We're having a bit of a problem with couchdb views 'disappearing', and
I've not been able to make headway diagnosing the problem. I'd love to
have suggestions on how to isolate this.
After some time running, we start seeing errors in the log:
2010-07-12_17:59:04.82351 [info] [<0.8900.246>] 10.192.210.79 - - 'GET'
/authorization/_design/objects/_view/by_type?key=%2245c4ef2de7981991a5aaf23cd7fb0bbf%22
404
Running curl
% curl
'localhost:5984//authorization/_design/objects/_view/by_type?limit=0'
{"error":"not_found","reason":"missing_named_view"}
This would normally succeed.
The design documents are present and can be fetched.
% curl 'localhost:5984//authorization/_design/objects'
{"_id":"_design/objects","_rev":"1-3598677772","views":{"by_type":{"map":"function(doc)
{emit(doc._id,doc.type)}"}}}
Couchdb never recovers. Restarting couchdb fixes the problem.

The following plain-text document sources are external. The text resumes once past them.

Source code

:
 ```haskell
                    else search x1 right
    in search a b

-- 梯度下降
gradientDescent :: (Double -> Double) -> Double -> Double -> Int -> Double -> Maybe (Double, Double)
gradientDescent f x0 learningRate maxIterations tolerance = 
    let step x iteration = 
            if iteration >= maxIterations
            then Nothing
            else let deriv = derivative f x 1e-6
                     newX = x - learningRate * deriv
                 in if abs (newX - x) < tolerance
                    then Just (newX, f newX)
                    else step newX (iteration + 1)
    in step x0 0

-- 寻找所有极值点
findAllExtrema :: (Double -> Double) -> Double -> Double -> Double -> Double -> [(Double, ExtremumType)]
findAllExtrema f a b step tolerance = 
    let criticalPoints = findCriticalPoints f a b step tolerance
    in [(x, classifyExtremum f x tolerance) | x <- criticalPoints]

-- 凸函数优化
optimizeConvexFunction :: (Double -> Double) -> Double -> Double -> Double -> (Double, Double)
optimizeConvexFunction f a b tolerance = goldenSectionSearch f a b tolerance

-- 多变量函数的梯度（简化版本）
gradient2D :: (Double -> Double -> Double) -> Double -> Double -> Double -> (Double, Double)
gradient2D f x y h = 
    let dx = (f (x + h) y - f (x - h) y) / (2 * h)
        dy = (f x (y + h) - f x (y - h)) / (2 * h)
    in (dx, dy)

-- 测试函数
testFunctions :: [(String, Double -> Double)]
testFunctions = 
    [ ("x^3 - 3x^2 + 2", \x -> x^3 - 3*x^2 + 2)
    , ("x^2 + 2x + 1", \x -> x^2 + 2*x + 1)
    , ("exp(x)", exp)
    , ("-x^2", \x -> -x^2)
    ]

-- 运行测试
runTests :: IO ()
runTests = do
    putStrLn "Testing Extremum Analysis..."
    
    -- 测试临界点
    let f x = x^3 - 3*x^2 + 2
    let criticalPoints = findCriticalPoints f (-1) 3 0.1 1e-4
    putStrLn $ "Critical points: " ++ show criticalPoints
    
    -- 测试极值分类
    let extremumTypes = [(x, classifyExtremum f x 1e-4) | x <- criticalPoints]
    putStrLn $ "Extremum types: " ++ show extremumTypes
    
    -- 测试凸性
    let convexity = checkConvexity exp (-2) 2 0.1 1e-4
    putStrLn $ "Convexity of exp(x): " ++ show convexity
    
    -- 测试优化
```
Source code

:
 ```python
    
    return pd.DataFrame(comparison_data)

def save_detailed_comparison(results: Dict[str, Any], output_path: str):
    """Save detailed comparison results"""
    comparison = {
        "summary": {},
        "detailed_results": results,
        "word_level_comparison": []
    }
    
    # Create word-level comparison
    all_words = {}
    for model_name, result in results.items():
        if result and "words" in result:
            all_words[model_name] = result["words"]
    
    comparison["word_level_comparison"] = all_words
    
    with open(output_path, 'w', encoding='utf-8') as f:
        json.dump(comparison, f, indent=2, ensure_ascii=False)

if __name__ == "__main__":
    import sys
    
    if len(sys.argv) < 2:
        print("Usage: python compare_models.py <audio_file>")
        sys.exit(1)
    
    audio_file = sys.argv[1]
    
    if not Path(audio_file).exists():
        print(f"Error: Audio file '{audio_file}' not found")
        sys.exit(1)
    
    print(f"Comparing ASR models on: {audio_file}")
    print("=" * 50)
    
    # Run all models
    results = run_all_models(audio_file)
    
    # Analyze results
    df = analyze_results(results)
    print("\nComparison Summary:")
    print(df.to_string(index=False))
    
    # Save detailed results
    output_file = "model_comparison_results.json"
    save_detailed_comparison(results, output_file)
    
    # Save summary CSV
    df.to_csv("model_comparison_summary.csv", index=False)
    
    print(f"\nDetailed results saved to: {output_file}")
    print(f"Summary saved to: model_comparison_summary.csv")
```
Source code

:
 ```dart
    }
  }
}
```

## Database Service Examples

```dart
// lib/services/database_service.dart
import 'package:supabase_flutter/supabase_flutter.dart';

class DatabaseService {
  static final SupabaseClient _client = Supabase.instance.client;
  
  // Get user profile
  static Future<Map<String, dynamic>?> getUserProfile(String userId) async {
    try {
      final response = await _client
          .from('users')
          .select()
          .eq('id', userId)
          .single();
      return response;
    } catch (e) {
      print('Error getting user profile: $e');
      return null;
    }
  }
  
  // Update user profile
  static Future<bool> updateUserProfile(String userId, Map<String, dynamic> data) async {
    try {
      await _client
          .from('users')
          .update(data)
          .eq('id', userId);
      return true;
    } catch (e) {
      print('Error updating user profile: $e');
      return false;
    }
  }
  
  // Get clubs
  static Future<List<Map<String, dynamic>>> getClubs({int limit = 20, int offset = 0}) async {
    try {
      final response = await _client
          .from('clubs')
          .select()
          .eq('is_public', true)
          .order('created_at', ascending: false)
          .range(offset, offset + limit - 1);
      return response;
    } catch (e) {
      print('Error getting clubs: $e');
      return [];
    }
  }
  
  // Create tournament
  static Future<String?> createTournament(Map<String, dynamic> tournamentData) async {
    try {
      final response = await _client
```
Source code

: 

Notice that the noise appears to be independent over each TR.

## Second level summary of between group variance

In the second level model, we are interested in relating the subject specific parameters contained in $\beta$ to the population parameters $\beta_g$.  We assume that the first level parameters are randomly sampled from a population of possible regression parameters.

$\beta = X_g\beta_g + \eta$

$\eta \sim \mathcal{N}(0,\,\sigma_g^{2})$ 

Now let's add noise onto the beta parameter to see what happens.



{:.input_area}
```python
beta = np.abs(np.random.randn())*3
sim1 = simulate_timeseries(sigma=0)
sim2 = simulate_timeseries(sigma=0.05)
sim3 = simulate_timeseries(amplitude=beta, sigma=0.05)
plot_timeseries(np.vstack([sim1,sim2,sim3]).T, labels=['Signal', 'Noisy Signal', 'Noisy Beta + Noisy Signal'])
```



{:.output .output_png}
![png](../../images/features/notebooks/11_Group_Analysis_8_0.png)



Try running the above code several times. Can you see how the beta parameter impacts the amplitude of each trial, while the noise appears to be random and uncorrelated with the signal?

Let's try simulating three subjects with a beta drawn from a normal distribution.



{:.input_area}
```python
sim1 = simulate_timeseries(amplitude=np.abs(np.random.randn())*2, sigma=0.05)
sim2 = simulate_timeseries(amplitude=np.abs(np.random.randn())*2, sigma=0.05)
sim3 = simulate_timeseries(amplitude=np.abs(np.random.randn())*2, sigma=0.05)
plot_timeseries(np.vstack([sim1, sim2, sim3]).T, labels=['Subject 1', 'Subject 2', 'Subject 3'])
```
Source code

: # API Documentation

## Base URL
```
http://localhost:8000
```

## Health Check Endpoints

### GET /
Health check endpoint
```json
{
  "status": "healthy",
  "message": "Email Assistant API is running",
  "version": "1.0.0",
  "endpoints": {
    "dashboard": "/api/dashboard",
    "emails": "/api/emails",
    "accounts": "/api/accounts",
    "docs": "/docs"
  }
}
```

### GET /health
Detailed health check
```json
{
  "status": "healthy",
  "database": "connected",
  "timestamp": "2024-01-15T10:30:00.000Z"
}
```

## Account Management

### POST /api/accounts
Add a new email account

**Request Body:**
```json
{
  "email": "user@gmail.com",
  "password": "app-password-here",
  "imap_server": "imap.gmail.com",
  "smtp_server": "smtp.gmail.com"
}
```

This
problem repeats, in the sense that it happens pretty consistently, but
we've had trouble reproducing the problem neatly; synthetic couchdb
workloads do not seem to trigger this.
The only patterns we've been able to spot is that they seem to happen
right after a series of rapid updates to an document indexed by the view
in question. We see a bunch of 'PUT' entries, and 'checkpointing view
update at seq XXX for authorization'. This is happening across all of
our databases, but seems connected with load.
* Using native erlang views does not seem to prevent the problem, just
defer it a bit.
* There is plenty of disk space; 30GB used in a 100GB partition. None of
the databases are larger than 1GB, but some of the views get very large
(12G or more)
We're running CouchDB 0.11.0; Ubuntu 10.04. I've not yet been able to
repro the problem in 1.0.0, and will try 0.11.1 as soon as I give up on
breaking 1.0.0.
I have a ec2 machine in this state, so if anyone has suggestions of
diagnostics to run or the like, I'd be glad to poke at it a bit.